We can then discard all singleton nodes and run the autostitching algorithm from above on each connected component.

Projection into Spherical Coordinates and Rotation-only Model (combined)

For some images, we get mosaics with undesirably warped images, especially if the panorama represents a particularly wide field of view:

By projecting our images into spherical coordinates and finding feature patches and correspondences between the spherical images, we can take advantage of a rotation-only model which only matches two parameters: a pitch offset and an angle offset (since the pitch is the same for all images since I used a tripod, I could theoretically get away with only angle offset, but I didn’t try this since both methods are nearly identical implementation-wise).

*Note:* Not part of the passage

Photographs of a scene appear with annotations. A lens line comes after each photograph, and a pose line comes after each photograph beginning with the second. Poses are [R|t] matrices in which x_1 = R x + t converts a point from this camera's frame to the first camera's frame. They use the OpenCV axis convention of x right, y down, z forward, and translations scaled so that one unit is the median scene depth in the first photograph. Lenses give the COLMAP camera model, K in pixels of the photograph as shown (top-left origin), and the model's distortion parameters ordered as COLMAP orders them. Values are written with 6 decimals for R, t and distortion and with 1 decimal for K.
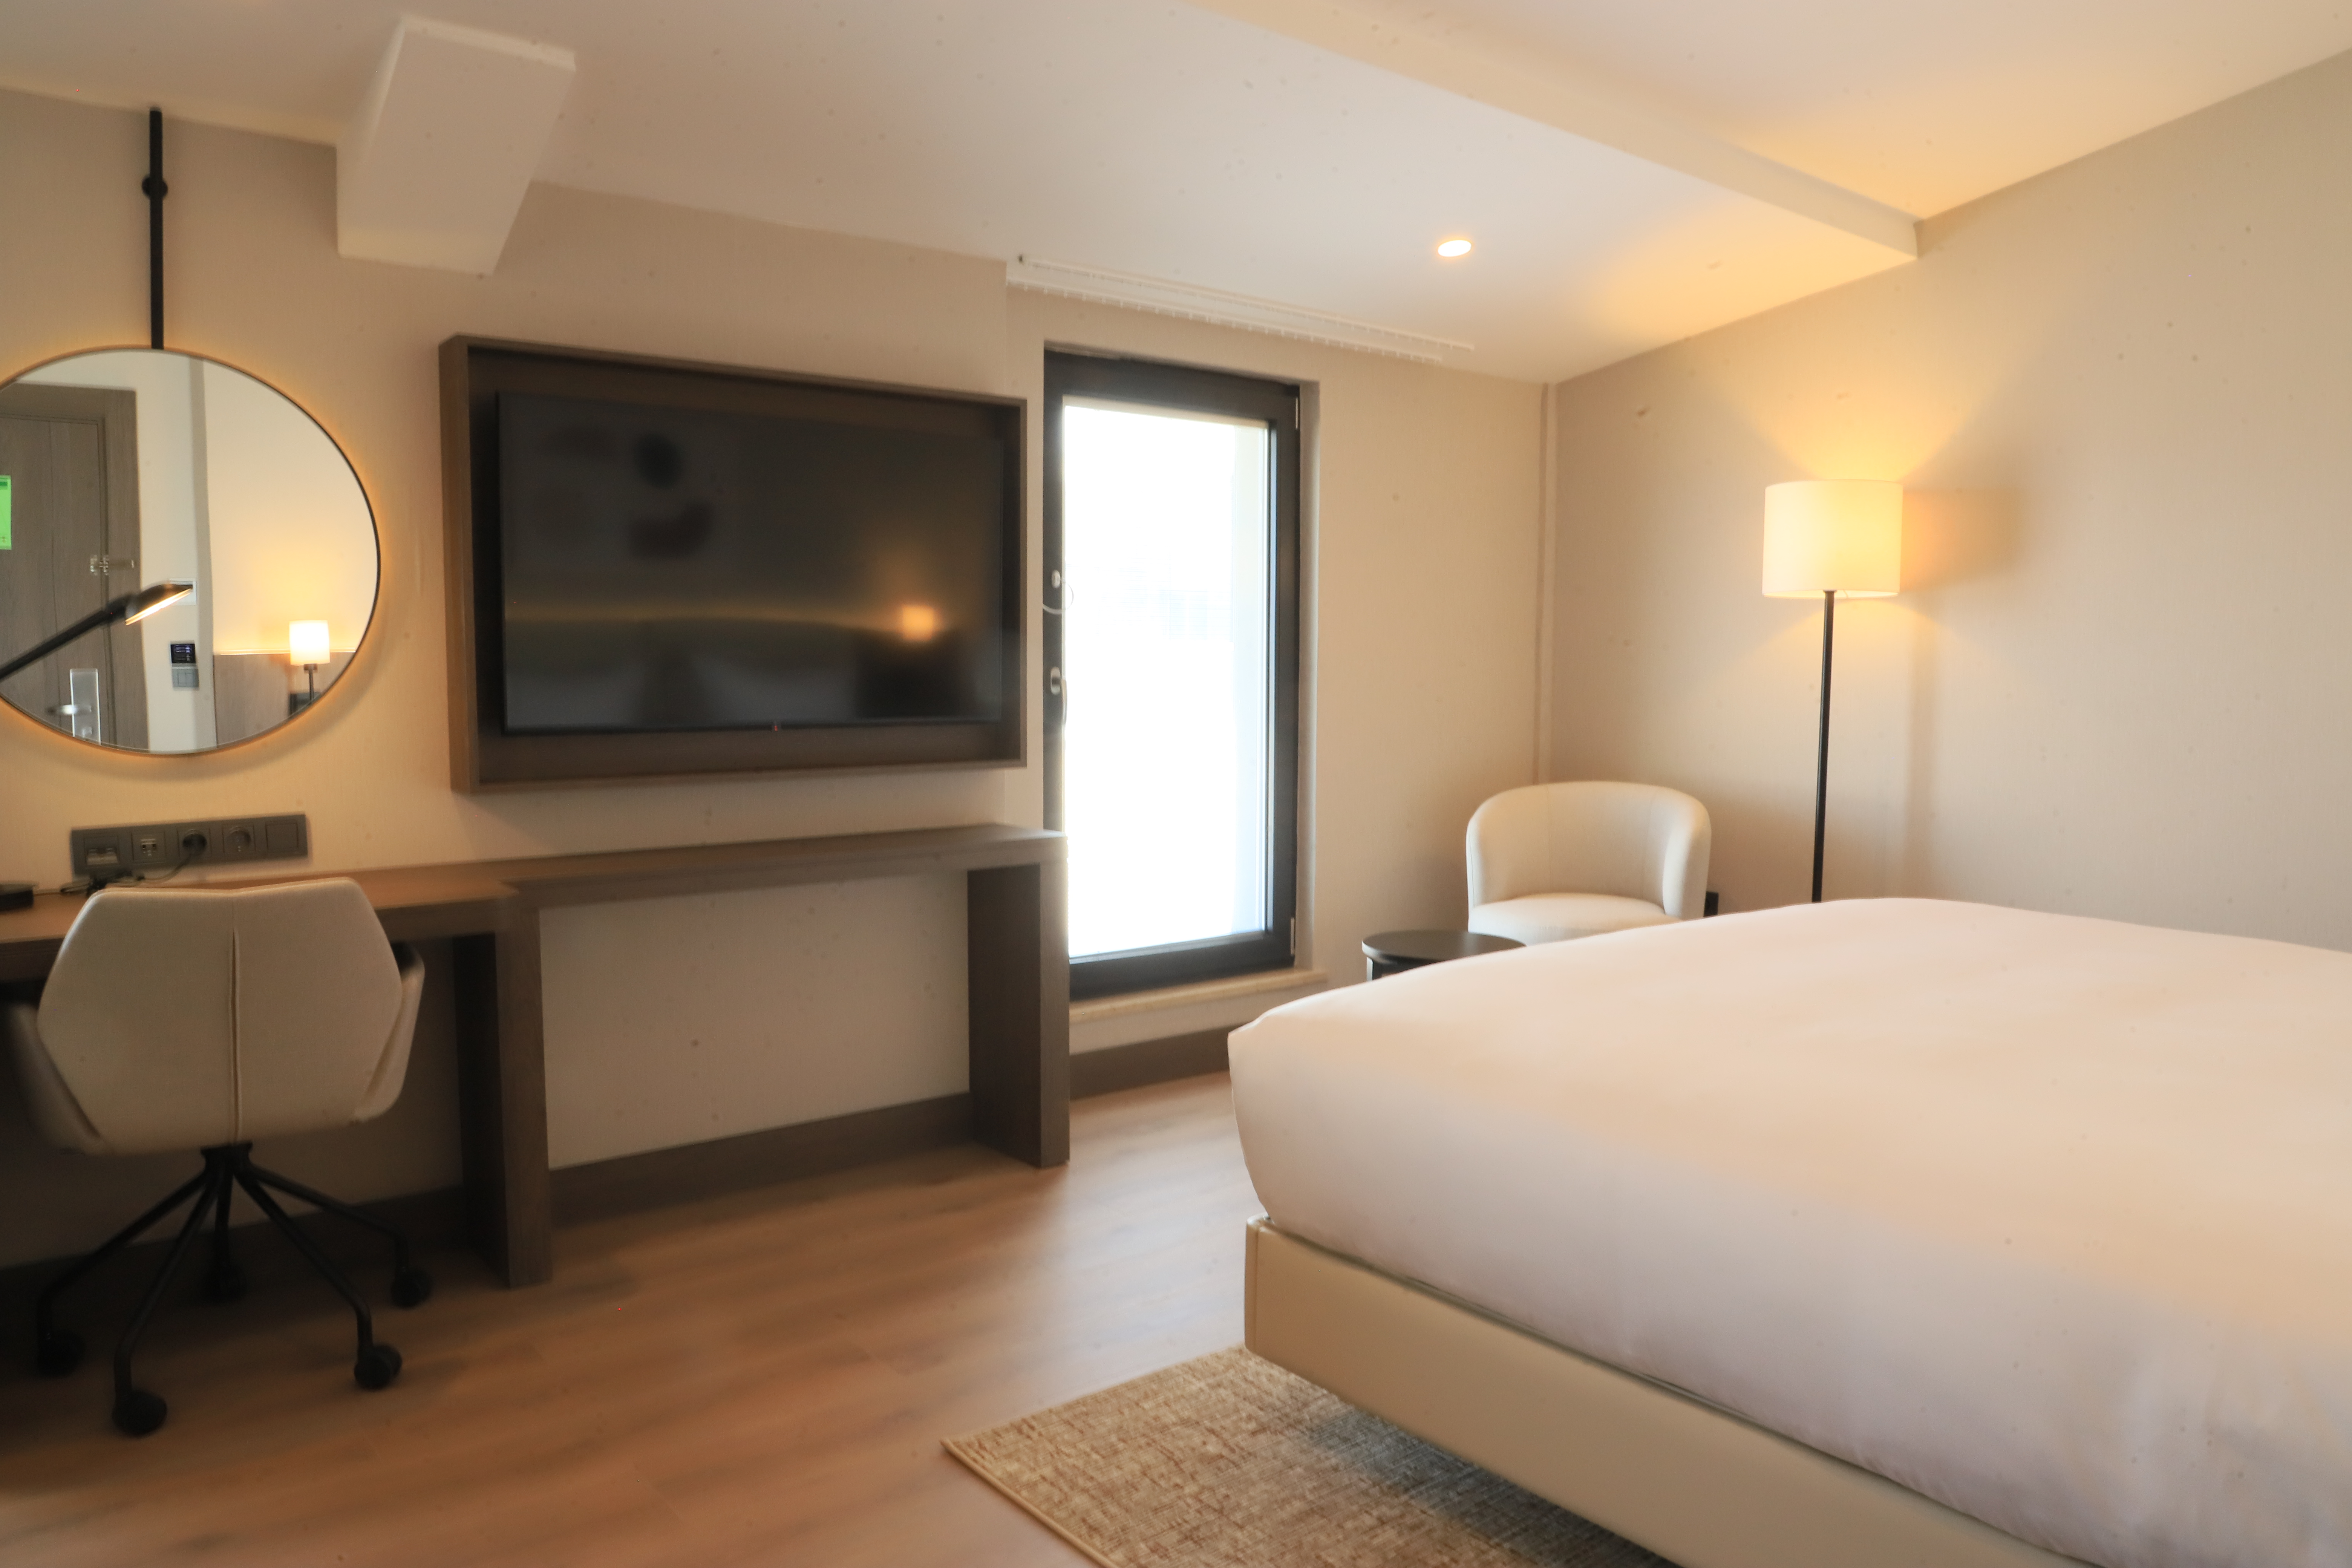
lens RADIAL K [[1612.7, 0, 1176.0], [0, 1612.7, 784.0], [0, 0, 1]] dist [-0.071081, 0.027214]
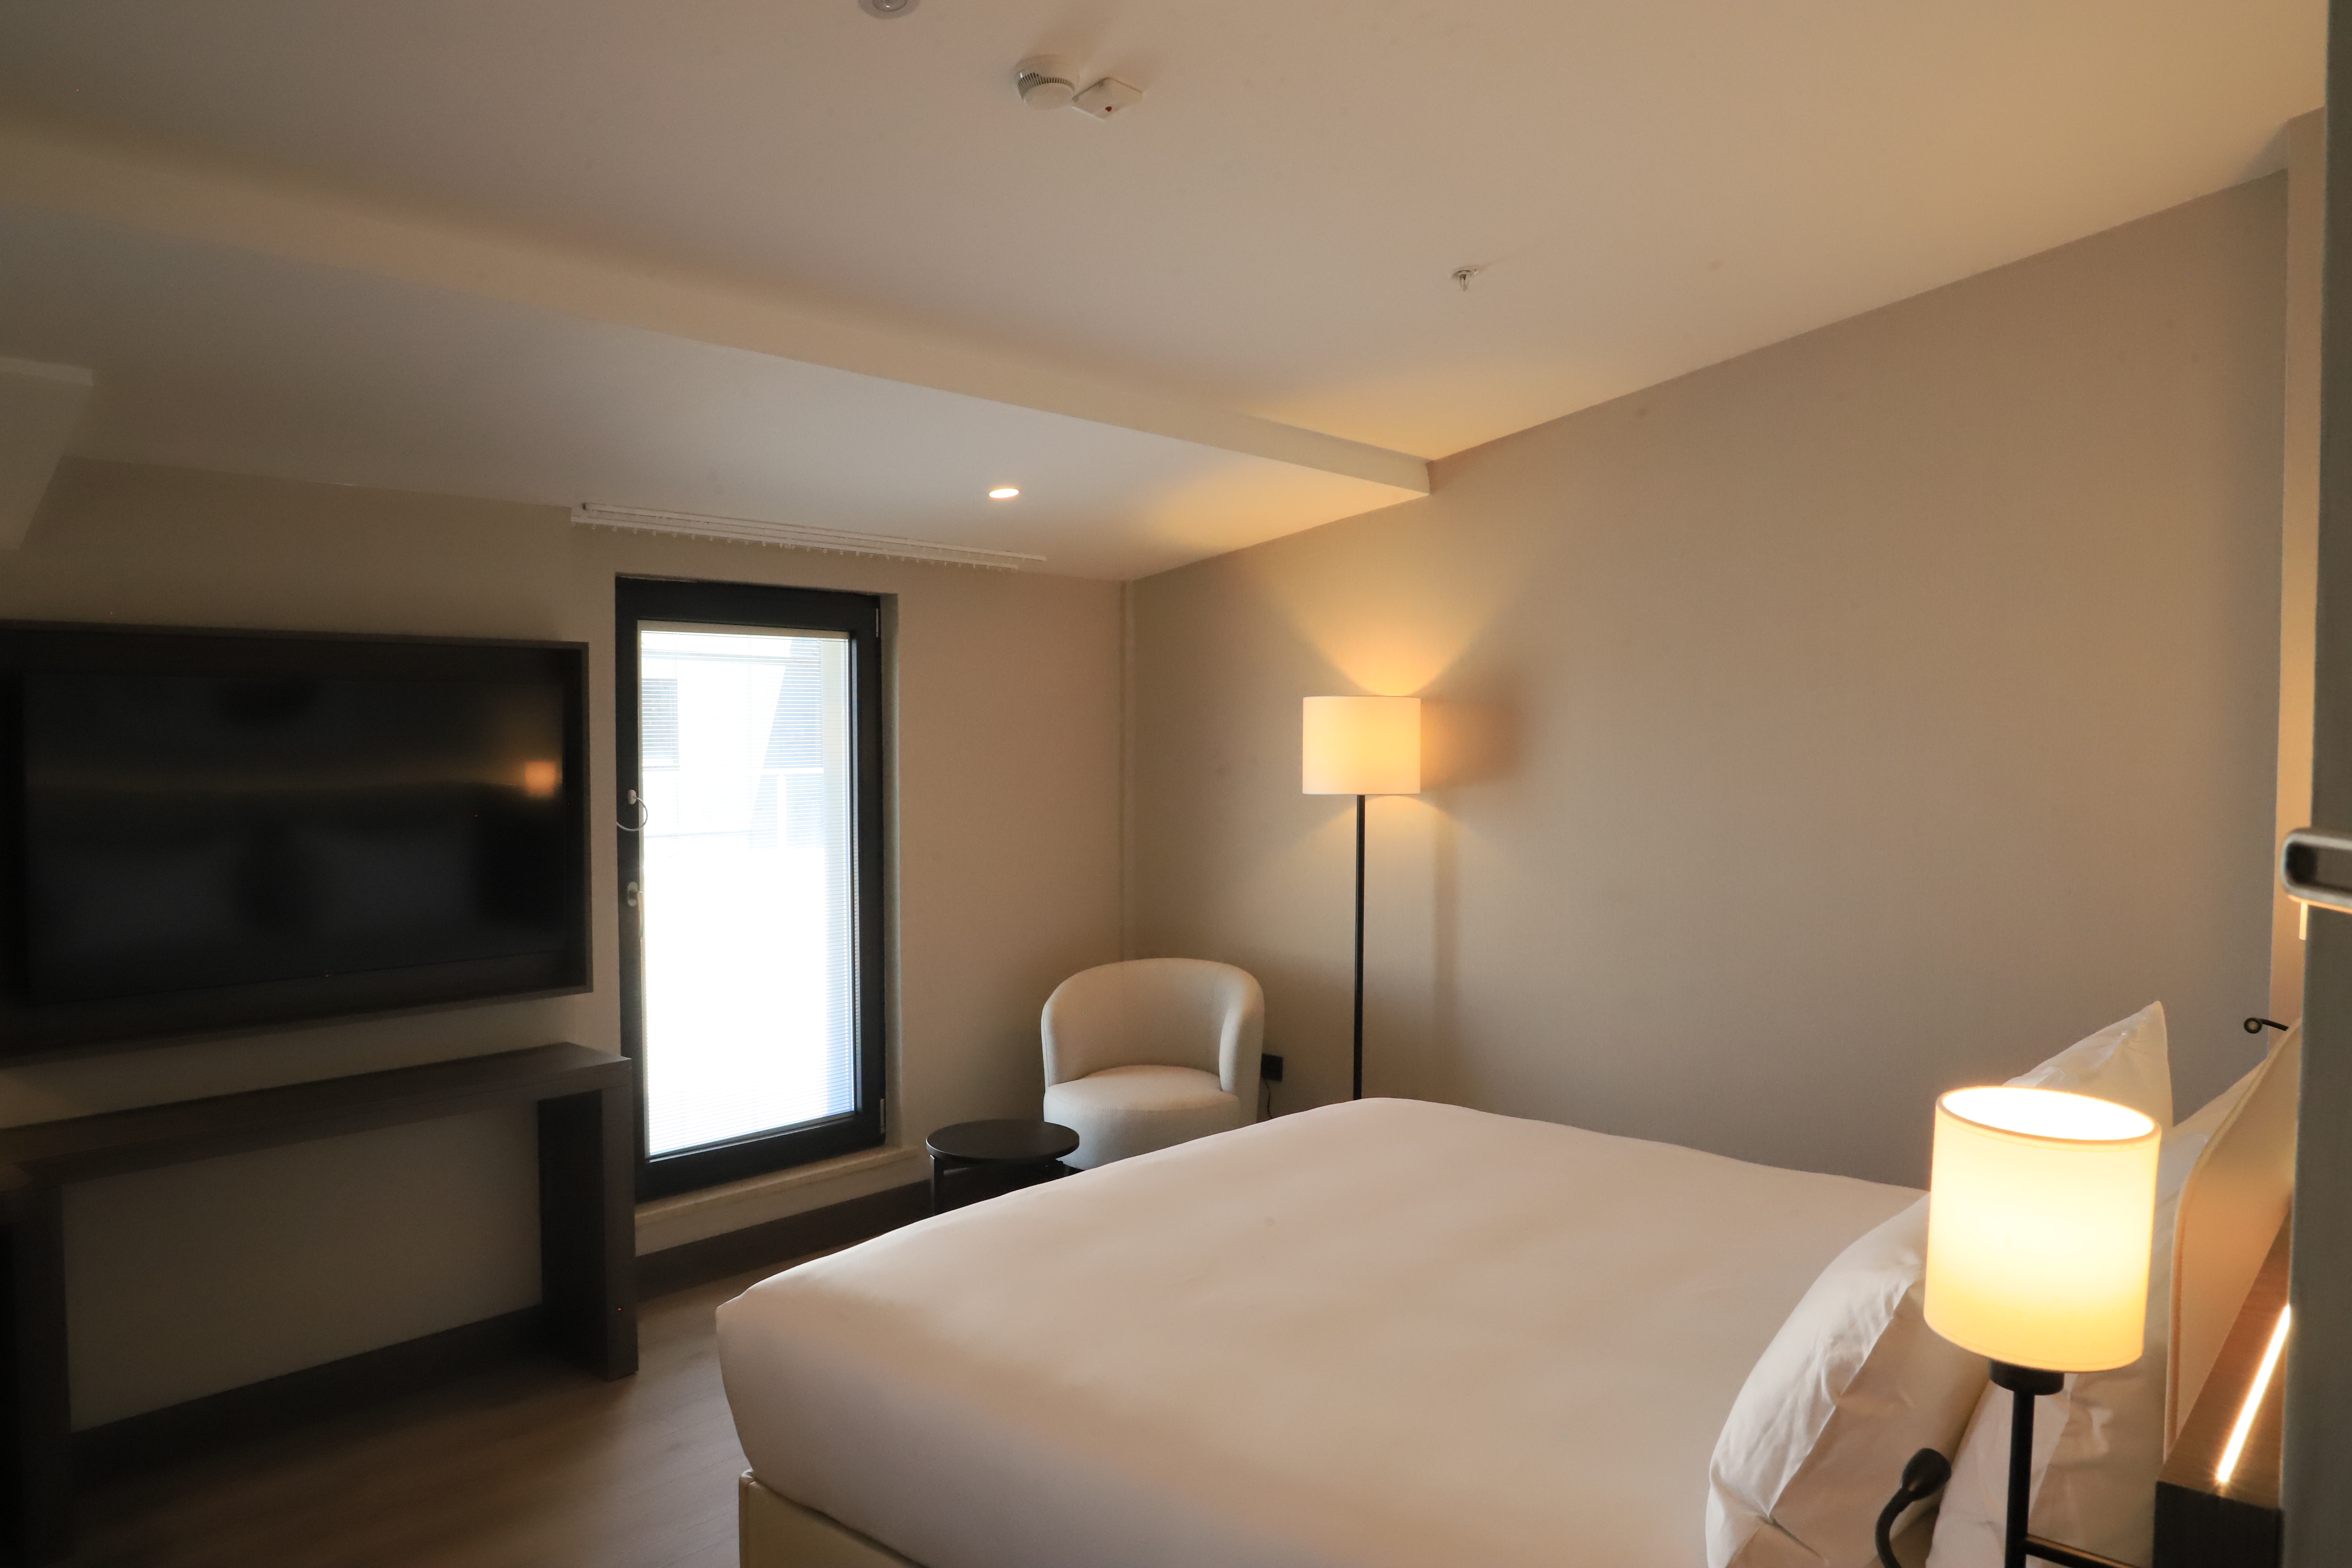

This results in a greatly improved result with noticably less distortion in the foreground:

360 Degree Panorama

After the previous part was completed, I could use the same techniques as before to easily create a 360 degree panorama. I took 12 images of the Berkeley Marina using a tripod:

And the final result:

Reflection

My favorite part of this project was the rectification part. I was surprised to learn that even in cases with pretty extreme skewing, we could stretch the image pretty heavily in our homography without running into any aliasing issues. In the image mosaic portion of the project, I thought it was cool that I could apply my Laplacian pyramid algorithm from before to improve my results .

In the second part of the project, I enjoyed seeing the correspondences between two images slowly emerge after doing ANMS, then matching features, and finally performing RANSAC so only the best correspondences remained.

In implementing the bells and whistles, I was impressed with how much I could automate the process. When I was done, I could just feed in a bunch of images and get multiple panoramas out with no input required from me.

I also liked how we didn’t have to manually mark correspondences after implementing the second part of the project.